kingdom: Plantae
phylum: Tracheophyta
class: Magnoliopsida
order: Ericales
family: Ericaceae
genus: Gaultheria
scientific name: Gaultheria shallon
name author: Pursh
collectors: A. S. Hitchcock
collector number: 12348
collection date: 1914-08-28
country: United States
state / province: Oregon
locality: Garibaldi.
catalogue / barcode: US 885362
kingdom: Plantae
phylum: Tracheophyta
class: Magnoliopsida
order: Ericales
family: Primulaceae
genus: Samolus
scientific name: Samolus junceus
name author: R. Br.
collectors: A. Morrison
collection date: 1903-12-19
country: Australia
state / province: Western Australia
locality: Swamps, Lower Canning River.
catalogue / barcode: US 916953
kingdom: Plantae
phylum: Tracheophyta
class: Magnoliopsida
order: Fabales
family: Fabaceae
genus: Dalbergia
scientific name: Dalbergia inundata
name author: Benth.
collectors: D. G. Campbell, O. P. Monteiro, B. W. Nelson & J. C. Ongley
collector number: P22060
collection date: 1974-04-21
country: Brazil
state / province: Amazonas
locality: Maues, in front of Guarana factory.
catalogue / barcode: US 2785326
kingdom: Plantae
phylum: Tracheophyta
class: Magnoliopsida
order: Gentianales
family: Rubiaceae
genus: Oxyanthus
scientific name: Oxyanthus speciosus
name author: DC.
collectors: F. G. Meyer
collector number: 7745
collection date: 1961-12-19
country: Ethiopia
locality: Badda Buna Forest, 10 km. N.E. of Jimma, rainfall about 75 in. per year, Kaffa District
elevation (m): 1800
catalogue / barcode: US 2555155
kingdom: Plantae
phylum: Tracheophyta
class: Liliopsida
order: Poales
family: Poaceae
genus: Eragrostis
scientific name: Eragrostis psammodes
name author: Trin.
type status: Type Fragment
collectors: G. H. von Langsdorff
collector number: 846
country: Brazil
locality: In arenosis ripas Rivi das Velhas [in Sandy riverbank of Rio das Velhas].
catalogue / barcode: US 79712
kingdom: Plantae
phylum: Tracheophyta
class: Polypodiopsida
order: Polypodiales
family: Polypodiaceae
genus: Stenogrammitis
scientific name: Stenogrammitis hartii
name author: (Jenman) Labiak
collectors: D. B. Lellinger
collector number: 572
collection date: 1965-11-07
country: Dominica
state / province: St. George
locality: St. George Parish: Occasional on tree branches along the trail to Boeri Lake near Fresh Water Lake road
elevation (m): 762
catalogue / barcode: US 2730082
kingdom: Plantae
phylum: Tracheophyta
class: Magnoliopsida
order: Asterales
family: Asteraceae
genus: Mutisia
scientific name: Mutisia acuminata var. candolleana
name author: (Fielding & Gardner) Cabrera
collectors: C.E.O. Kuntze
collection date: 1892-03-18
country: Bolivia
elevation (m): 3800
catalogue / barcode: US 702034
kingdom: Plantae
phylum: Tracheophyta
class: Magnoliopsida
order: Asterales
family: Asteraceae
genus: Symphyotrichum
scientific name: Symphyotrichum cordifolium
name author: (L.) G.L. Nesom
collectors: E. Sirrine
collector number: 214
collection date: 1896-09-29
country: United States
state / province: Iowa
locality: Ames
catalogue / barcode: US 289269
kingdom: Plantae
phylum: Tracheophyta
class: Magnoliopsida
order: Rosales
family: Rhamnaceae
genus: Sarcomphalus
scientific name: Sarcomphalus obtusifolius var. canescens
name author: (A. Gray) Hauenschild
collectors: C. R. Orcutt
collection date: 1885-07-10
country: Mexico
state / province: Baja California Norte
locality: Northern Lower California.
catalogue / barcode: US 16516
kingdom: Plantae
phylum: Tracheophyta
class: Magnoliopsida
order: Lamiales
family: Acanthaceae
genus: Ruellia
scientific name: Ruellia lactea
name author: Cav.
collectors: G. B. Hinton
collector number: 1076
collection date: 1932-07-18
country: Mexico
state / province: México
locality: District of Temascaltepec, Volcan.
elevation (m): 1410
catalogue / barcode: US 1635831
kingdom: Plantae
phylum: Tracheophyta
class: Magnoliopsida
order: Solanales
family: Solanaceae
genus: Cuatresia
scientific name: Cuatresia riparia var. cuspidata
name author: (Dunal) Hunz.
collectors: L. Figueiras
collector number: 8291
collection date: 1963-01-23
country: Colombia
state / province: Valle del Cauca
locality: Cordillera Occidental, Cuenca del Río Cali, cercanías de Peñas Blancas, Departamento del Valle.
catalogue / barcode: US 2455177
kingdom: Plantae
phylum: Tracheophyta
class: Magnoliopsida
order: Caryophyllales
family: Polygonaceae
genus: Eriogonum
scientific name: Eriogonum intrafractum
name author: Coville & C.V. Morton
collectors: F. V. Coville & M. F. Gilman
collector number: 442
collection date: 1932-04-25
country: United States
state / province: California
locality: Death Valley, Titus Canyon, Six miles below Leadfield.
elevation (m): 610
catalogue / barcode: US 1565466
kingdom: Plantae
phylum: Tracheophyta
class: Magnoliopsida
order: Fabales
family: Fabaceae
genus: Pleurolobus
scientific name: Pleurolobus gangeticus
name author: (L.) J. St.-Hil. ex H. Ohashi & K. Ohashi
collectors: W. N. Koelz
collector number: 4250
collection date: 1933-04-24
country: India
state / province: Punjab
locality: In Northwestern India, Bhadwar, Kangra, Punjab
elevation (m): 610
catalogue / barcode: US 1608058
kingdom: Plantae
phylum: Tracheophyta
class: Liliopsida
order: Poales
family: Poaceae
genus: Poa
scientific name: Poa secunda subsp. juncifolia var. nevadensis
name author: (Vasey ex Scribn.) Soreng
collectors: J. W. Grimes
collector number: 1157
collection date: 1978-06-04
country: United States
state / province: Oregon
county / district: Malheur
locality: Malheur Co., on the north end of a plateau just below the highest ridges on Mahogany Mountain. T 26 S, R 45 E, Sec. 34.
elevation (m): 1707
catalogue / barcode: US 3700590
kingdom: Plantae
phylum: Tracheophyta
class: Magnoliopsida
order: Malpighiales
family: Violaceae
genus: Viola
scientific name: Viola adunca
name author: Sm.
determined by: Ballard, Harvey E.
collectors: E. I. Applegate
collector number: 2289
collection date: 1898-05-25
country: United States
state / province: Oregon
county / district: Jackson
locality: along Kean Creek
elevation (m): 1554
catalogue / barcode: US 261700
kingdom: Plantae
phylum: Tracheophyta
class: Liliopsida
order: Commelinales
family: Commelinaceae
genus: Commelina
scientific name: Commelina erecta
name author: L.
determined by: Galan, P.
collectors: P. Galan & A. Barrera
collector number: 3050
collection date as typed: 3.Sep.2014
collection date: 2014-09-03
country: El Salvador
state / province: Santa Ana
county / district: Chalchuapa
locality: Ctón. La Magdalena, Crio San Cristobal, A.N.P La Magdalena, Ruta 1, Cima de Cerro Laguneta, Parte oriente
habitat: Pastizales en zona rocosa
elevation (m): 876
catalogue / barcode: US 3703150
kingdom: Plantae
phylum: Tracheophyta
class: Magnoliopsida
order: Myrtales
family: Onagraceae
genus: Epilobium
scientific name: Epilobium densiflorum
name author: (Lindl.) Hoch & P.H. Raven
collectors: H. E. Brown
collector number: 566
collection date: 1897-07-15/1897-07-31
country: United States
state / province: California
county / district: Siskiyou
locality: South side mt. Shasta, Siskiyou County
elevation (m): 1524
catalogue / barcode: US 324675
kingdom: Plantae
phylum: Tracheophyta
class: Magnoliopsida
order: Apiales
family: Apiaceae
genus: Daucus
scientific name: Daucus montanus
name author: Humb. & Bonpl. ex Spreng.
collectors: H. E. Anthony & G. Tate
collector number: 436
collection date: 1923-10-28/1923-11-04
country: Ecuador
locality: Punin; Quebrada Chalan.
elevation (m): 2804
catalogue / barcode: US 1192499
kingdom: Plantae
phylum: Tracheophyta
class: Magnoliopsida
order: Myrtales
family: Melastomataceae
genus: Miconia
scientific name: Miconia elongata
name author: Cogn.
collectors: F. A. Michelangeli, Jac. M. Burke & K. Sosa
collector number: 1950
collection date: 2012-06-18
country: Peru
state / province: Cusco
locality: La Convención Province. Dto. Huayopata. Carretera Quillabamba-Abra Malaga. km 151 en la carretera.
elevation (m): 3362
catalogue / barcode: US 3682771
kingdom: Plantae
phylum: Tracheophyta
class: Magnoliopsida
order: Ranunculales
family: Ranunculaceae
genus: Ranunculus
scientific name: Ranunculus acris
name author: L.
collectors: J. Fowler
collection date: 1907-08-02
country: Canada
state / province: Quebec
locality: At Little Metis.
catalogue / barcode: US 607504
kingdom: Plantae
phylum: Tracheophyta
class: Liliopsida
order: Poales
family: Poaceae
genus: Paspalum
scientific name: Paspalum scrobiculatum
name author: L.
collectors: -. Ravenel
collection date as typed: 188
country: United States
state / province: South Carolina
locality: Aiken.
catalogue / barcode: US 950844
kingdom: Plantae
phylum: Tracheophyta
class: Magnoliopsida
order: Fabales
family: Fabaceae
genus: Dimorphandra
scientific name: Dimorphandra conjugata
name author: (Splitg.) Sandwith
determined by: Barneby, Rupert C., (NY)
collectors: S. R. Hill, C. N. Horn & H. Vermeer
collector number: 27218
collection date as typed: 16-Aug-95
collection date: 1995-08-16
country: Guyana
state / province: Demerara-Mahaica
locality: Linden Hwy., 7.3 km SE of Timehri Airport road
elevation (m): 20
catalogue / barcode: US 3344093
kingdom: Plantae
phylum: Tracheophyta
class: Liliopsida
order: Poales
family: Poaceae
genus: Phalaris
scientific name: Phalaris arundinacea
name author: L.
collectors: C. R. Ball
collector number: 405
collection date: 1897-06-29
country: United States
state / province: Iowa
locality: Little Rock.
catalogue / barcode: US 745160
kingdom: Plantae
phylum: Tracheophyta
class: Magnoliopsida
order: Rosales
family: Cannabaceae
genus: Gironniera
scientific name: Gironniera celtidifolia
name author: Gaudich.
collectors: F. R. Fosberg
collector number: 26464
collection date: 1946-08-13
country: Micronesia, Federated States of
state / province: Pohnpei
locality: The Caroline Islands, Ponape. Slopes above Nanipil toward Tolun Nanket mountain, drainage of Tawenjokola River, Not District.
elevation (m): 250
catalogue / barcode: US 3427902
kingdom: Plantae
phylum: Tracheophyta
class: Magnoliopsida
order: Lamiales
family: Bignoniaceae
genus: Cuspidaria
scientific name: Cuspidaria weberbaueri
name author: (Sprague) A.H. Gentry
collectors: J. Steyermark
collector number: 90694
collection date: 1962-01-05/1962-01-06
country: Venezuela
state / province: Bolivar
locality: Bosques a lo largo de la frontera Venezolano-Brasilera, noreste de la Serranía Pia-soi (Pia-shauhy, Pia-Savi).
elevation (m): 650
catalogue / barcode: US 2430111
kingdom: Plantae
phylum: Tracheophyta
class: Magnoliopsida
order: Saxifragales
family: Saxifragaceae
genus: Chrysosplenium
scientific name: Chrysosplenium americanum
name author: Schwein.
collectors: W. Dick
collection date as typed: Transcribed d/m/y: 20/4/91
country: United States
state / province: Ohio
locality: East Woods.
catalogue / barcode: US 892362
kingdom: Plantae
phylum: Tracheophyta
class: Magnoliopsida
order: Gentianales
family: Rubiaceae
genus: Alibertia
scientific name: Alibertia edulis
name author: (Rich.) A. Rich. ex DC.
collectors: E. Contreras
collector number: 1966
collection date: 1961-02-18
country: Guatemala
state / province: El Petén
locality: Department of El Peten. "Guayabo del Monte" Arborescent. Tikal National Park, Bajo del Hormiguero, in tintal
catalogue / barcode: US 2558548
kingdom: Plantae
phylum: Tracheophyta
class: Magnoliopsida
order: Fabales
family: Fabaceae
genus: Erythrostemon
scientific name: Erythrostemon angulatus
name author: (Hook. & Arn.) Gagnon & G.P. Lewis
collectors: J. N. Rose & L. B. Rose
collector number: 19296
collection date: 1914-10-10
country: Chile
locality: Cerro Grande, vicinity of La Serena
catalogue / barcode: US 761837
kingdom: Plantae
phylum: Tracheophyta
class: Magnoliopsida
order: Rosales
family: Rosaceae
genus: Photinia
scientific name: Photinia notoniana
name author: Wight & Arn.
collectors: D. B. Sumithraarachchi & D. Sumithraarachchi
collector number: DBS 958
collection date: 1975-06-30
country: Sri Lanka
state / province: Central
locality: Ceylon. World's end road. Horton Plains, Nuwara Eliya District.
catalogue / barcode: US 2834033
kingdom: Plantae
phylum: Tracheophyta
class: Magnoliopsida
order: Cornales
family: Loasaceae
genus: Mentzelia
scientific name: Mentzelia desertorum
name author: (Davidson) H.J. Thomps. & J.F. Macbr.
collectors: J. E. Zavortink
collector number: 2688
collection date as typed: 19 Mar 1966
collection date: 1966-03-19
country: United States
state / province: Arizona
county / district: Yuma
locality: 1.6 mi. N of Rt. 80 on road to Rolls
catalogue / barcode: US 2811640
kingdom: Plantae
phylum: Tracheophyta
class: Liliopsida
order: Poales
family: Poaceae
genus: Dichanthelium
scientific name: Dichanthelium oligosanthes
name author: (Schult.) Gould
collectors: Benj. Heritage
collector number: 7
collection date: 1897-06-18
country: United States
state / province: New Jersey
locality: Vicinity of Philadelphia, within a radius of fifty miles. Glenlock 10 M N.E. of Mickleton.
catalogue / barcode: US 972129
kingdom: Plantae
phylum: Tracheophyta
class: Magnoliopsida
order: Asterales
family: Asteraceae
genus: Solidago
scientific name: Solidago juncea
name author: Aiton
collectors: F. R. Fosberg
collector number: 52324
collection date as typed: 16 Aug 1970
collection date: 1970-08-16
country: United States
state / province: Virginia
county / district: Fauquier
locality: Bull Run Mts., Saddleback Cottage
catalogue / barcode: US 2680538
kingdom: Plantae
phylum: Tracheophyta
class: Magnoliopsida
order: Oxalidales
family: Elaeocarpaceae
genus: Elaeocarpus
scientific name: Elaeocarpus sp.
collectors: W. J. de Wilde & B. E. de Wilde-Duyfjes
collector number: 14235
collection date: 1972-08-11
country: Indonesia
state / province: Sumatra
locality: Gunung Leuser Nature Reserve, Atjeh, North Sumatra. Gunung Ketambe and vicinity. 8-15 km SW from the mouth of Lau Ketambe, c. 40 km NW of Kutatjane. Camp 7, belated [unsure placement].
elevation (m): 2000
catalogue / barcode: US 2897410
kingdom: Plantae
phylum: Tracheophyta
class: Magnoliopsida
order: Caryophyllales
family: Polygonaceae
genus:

•••

### Task to carry out
Please rewrite the lines from the start of the records through the line containing "collector number: P22060", both included, as a Markdown table with the columns Row and Line, leaving out any blank lines.

### Output of the task
| Row | Line |
|---|---|
| 1 | kingdom: Plantae |
| 2 | phylum: Tracheophyta |
| 3 | class: Magnoliopsida |
| 4 | order: Ericales |
| 5 | family: Ericaceae |
| 6 | genus: Gaultheria |
| 7 | scientific name: Gaultheria shallon |
| 8 | name author: Pursh |
| 9 | collectors: A. S. Hitchcock |
| 10 | collector number: 12348 |
| 11 | collection date: 1914-08-28 |
| 12 | country: United States |
| 13 | state / province: Oregon |
| 14 | locality: Garibaldi. |
| 15 | catalogue / barcode: US 885362 |
| 16 | kingdom: Plantae |
| 17 | phylum: Tracheophyta |
| 18 | class: Magnoliopsida |
| 19 | order: Ericales |
| 20 | family: Primulaceae |
| 21 | genus: Samolus |
| 22 | scientific name: Samolus junceus |
| 23 | name author: R. Br. |
| 24 | collectors: A. Morrison |
| 25 | collection date: 1903-12-19 |
| 26 | country: Australia |
| 27 | state / province: Western Australia |
| 28 | locality: Swamps, Lower Canning River. |
| 29 | catalogue / barcode: US 916953 |
| 30 | kingdom: Plantae |
| 31 | phylum: Tracheophyta |
| 32 | class: Magnoliopsida |
| 33 | order: Fabales |
| 34 | family: Fabaceae |
| 35 | genus: Dalbergia |
| 36 | scientific name: Dalbergia inundata |
| 37 | name author: Benth. |
| 38 | collectors: D. G. Campbell, O. P. Monteiro, B. W. Nelson & J. C. Ongley |
| 39 | collector number: P22060 |